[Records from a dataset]
○ ○ ○ ○ ○
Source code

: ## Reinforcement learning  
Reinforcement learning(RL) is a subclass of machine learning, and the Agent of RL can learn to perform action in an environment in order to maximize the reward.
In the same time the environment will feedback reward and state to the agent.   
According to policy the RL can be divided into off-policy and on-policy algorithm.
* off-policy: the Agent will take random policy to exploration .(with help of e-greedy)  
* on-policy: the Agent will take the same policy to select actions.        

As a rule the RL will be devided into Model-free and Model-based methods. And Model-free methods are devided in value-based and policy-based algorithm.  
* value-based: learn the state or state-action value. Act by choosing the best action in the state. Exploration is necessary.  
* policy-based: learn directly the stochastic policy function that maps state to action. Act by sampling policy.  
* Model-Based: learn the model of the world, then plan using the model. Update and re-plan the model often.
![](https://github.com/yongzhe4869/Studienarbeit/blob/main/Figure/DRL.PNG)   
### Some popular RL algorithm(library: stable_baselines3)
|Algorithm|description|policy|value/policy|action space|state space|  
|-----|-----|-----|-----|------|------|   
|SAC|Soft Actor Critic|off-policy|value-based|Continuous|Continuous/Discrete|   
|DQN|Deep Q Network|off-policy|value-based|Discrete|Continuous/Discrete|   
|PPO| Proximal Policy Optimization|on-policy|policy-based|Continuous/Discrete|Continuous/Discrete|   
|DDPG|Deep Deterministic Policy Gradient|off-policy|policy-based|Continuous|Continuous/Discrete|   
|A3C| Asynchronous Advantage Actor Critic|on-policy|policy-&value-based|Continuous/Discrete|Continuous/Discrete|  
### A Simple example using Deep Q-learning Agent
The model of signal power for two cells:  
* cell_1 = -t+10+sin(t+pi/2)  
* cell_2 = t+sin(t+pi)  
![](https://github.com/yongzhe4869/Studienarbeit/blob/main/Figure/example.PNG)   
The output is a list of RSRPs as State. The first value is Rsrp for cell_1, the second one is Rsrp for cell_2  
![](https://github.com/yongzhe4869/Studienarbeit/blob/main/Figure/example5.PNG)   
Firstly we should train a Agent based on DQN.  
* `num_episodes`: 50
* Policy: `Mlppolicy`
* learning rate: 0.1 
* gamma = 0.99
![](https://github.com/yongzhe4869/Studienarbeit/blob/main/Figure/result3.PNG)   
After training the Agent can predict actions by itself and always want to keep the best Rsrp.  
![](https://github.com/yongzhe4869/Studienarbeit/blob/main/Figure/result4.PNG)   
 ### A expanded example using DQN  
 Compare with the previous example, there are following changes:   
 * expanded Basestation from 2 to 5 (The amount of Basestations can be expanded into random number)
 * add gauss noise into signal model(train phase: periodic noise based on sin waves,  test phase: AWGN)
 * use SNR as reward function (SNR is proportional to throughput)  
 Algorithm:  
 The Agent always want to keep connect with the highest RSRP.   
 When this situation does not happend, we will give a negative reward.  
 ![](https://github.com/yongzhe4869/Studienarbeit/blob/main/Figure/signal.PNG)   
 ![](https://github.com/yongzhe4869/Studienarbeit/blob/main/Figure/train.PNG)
○ ○ ○ ○ ○
Consider the entries above and return each line with the string "Discrete".

Solution =
|SAC|Soft Actor Critic|off-policy|value-based|Continuous|Continuous/Discrete|   
|DQN|Deep Q Network|off-policy|value-based|Discrete|Continuous/Discrete|   
|PPO| Proximal Policy Optimization|on-policy|policy-based|Continuous/Discrete|Continuous/Discrete|   
|DDPG|Deep Deterministic Policy Gradient|off-policy|policy-based|Continuous|Continuous/Discrete|   
|A3C| Asynchronous Advantage Actor Critic|on-policy|policy-&value-based|Continuous/Discrete|Continuous/Discrete|  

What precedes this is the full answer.